# Columbia Pope Motobike Value



## biker (May 24, 2019)

Good Morning. I was curious if I were to list this Columbia Pope Motobike on Ebay what would I get for it. Thanks.


----------



## manuel rivera (May 24, 2019)

*I like the tank . Same color of my Westfield*


----------



## catfish (May 24, 2019)

Best thing to do on eBay is just start it at a reasonable price and let people bid till the end. If you start too high, you don't get any bidders. And you just keep relisting it... Put it on once and let the auction run it's course. Plus have lots of good clear photos. Mention any issues, good and bad. Does the tire hold Air? Will you ship it? How much will shipping cost? Do you have any extra parts?


----------



## redline1968 (May 24, 2019)

You probably already know that bike interchanges with the indian..you should have no problem getting a healthy sum for it. At any price you start at it will sell well


----------



## Archie Sturmer (May 24, 2019)

I would call it a Westfield “Columbia” as the Pope mfg. co. went out of business before the time that the motorbike originated.
And I would be as forthcoming as possible about the year of the bike, based on the serial number.
I imagine if the tank was separated from the rest of the bike that it might even get more interest than the remaining bike/parts.


----------



## The Carolina Rambler (May 24, 2019)

That is a very nice bike!  Complete, original, and has clearly always been together in one piece.  I would be interested in a machine like that, but it would probably be out of my price range.  One thing I would say that could be controversial, is that I would not recommend parting it out.  Its just so complete, it would be a shame to do that, and I see nice bikes like this all the time meet such a fate.  Although sometimes a person might get a little more money, maybe, by parting it out, we should try not to let dollars get in the way of the fact that this is a really interesting and neat historical vehicle.  That is my take on it, and often times when you part something out, you also end up with a bunch of parts that no one will buy from you, sometimes.  I personally would recommend selling it as is, complete, because it is only original and together once, and that's it.  If you list it online, I would love to see it!  Good Luck!


----------



## CURTIS L LINDGREN (May 24, 2019)




----------



## jimbo53 (May 25, 2019)

Nobody has answered your question yet, so I’ll take a stab at it. You didn’t mention year but looks to be maybe late 20’s? If I were a buyer I’d consider the cost of new tires.
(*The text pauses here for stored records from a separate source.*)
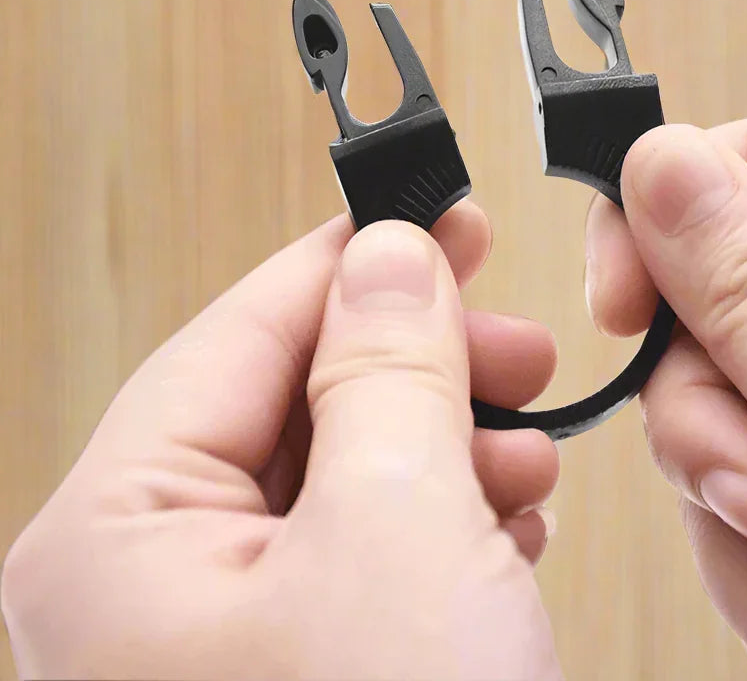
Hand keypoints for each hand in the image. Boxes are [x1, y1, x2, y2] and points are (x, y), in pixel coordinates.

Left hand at [1, 203, 562, 679]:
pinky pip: (359, 552)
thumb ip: (389, 365)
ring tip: (523, 447)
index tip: (439, 218)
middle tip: (513, 336)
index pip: (240, 333)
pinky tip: (500, 522)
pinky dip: (436, 517)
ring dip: (439, 441)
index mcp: (116, 538)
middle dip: (414, 361)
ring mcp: (218, 646)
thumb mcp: (399, 527)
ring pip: (335, 476)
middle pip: (289, 402)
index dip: (352, 262)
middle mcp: (145, 590)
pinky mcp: (296, 678)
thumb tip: (391, 250)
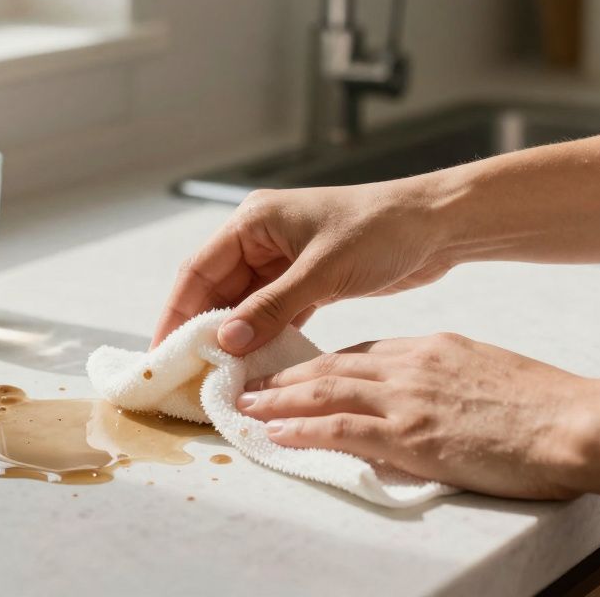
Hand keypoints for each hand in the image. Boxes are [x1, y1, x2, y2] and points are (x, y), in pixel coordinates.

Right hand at [152, 179, 454, 353]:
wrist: (437, 224)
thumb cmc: (380, 230)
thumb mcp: (321, 271)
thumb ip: (270, 308)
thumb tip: (224, 343)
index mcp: (252, 221)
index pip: (199, 271)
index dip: (177, 312)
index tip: (162, 352)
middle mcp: (260, 238)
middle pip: (216, 290)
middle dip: (202, 331)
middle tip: (186, 375)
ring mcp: (283, 261)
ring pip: (244, 306)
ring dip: (233, 339)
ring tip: (216, 379)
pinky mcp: (306, 280)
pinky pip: (272, 313)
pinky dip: (263, 338)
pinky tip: (255, 368)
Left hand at [236, 333, 594, 498]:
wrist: (576, 423)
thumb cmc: (545, 405)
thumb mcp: (485, 371)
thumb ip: (446, 377)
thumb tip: (424, 395)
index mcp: (430, 347)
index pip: (362, 354)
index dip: (322, 365)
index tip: (296, 374)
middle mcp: (411, 365)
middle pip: (332, 367)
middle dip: (287, 377)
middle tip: (251, 384)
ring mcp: (408, 399)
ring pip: (325, 393)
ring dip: (280, 400)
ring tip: (247, 407)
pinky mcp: (411, 434)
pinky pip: (341, 428)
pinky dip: (303, 429)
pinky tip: (276, 432)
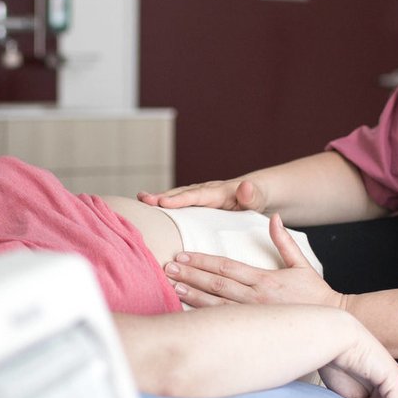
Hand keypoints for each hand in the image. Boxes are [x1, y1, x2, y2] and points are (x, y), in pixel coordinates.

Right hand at [137, 177, 264, 210]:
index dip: (179, 200)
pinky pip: (177, 204)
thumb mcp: (259, 197)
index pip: (196, 196)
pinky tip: (148, 212)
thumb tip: (245, 186)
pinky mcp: (195, 204)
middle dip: (161, 197)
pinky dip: (162, 206)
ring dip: (157, 200)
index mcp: (218, 193)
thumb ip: (252, 194)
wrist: (254, 192)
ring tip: (138, 202)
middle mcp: (205, 191)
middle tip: (142, 199)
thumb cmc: (257, 198)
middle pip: (180, 194)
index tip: (162, 203)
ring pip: (176, 197)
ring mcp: (198, 197)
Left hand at [165, 214, 342, 308]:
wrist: (330, 324)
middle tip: (167, 269)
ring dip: (191, 297)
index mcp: (264, 279)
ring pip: (215, 306)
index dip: (202, 261)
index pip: (226, 267)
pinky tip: (186, 313)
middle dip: (189, 276)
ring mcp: (252, 317)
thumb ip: (284, 241)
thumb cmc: (315, 295)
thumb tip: (274, 216)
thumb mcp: (301, 264)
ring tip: (171, 288)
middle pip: (215, 285)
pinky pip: (224, 324)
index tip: (183, 255)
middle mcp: (255, 298)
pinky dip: (204, 318)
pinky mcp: (252, 331)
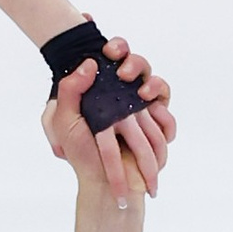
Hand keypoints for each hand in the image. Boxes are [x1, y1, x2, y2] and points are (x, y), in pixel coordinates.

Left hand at [45, 43, 173, 203]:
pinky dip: (164, 116)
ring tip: (143, 94)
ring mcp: (143, 113)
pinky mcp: (157, 131)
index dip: (117, 47)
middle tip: (123, 73)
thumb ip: (69, 90)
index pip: (114, 57)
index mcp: (102, 89)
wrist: (102, 185)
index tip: (109, 51)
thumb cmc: (81, 154)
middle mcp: (124, 96)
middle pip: (139, 65)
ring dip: (154, 84)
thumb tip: (90, 63)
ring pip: (158, 86)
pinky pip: (168, 118)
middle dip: (135, 63)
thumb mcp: (64, 121)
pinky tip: (154, 113)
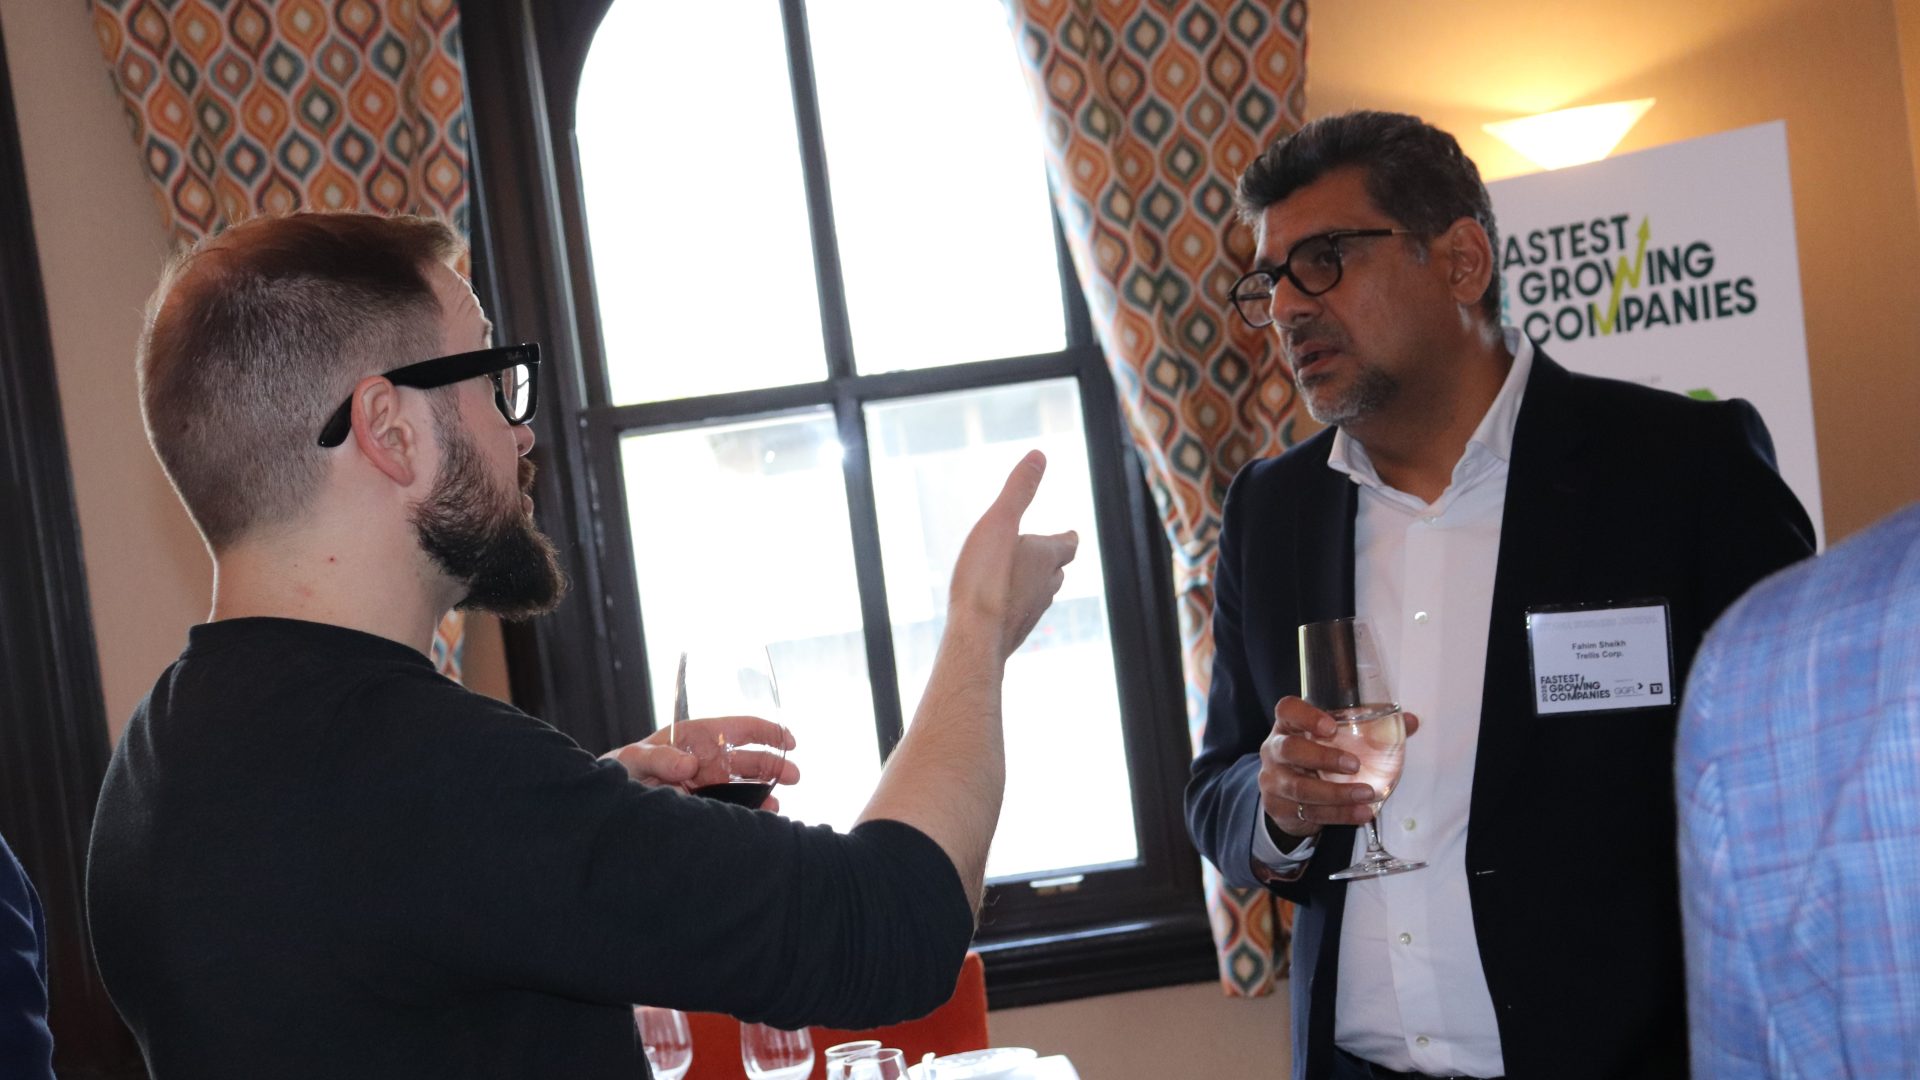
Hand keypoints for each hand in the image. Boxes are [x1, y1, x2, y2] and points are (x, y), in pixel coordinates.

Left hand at [600, 717, 800, 812]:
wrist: (607, 804)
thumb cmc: (620, 770)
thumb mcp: (634, 759)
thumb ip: (659, 758)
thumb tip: (689, 765)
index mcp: (697, 737)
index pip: (739, 727)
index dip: (767, 731)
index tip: (789, 740)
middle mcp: (709, 759)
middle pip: (750, 758)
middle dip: (774, 765)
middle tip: (794, 776)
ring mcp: (709, 785)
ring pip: (747, 786)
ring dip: (765, 792)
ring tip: (775, 806)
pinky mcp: (706, 807)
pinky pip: (734, 808)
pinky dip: (749, 813)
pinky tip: (759, 820)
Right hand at [946, 450, 1079, 659]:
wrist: (975, 637)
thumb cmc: (987, 577)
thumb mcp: (1000, 522)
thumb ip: (1019, 490)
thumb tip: (1039, 456)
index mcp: (1046, 558)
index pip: (1067, 544)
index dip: (1067, 537)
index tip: (1069, 534)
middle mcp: (1045, 587)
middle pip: (1057, 572)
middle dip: (1053, 561)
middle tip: (1049, 554)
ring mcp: (1030, 613)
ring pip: (1041, 595)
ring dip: (1036, 584)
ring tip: (1025, 578)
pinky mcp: (1013, 633)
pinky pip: (1020, 614)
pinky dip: (1016, 605)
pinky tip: (1002, 607)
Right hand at [1258, 696, 1420, 839]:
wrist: (1288, 794)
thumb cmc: (1315, 756)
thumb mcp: (1335, 739)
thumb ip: (1371, 728)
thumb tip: (1411, 721)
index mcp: (1288, 725)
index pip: (1287, 710)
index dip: (1306, 716)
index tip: (1331, 726)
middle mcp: (1274, 750)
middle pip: (1289, 749)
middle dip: (1323, 757)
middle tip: (1355, 765)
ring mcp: (1273, 780)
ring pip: (1300, 788)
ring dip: (1337, 793)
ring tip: (1367, 794)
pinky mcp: (1278, 807)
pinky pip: (1309, 813)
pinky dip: (1339, 814)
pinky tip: (1362, 812)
Since they are 28” wheels a set a Robert Dean tires will set you back $300. A friend is selling a similar equipped 1927 or so 28” wheel Hawthorne motorbike needing tires for $975, so I’d put yours in the $1000-1200 price range. Dealing with expensive glue on tires will limit your buyer market, but buyers are out there. Hope it finds a good home at a good price. If you haven’t shipped a bike before, read up on some CABE posts on the subject. It’s a time consuming bitch to ship a bike, but just part of selling bikes on line and your buyer deserves to get a bike well packed and hopefully undamaged. Good luck!!


----------



## cyclingday (May 25, 2019)

The tank of course, is the money part, which makes this a very desirable bike.
It almost doesn’t matter what the rest of the bike looks like, when there’s a solid cigar type tank involved.
I’d say list it for $1,000 just to be safe, and then see where it goes.
The market may surprise you, or it may let you down.
But at least that way you’ve tested the waters with your life jacket on.


----------



## redline1968 (May 25, 2019)

Nice try ...but your really under the money for a sale price..it would be a good auction start price.. I’d really be on it with a offer... if it wasn’t for my current trans am resto project....   0: 0: 


jimbo53 said:


> Nobody has answered your question yet, so I’ll take a stab at it. You didn’t mention year but looks to be maybe late 20’s? If I were a buyer I’d consider the cost of new tires. Since they are 28” wheels a set a Robert Dean tires will set you back $300. A friend is selling a similar equipped 1927 or so 28” wheel Hawthorne motorbike needing tires for $975, so I’d put yours in the $1000-1200 price range. Dealing with expensive glue on tires will limit your buyer market, but buyers are out there. Hope it finds a good home at a good price. If you haven’t shipped a bike before, read up on some CABE posts on the subject. It’s a time consuming bitch to ship a bike, but just part of selling bikes on line and your buyer deserves to get a bike well packed and hopefully undamaged. Good luck!!


----------



## The Carolina Rambler (May 25, 2019)

Some of the other folks said kind of what I'm thinking.  I've seen similar models in this condition go for around $1000 to $1500 depending on things.  It looks like it will, in experienced hands, clean up really well and even have a lot shine left on it just as it sits.  It would probably polish up nicely for the most part, and greased would be a good rider.  Those 28 inch tubulars will not be cheap though, around $300 a pair; but a cream colored new set of those would really make this pop.  Given the type of tank it has, another nice touch would a 20s headlight that could be wired up to it, maybe a little plunger operated horn, then it would really be going!


----------



## ZE52414 (May 25, 2019)

i think they are a little low as well. I highly doubt anything with a solid cigar tank would only go for 1500$. Im with Marty, start it at 1000 and make sure you post up the link so we can watch it.


----------



## stoney (May 25, 2019)

I say, you have a sense of value as posted above. Put it up for sale here with what price you feel is good. You may not have to deal with the PIA of taking it apart AND shipping AND maybe DAMAGE. Just my thoughts.


----------



## redline1968 (May 25, 2019)

Heck I  can scrape up a grand   :0 I need a mate to my indian


----------



## catfish (May 25, 2019)

redline1968 said:


> Heck I  can scrape up a grand right now.  :0




Me too!


----------



## redline1968 (May 25, 2019)

Beat you to the punch lol


catfish said:


> Me too!


----------



## Hobo Bill (May 29, 2019)

heck ..i'll throw my hat in tooo!!!


----------



## dave the wave (May 29, 2019)

What you can get for it in that condition? I don't see why you can't get $2500 for it.


----------



## biker (May 31, 2019)

If I recall correctly, about two years ago an original condition red Indian cigar tank, same style as is on my bike, sold on ebay for just less than 4K I believe.


----------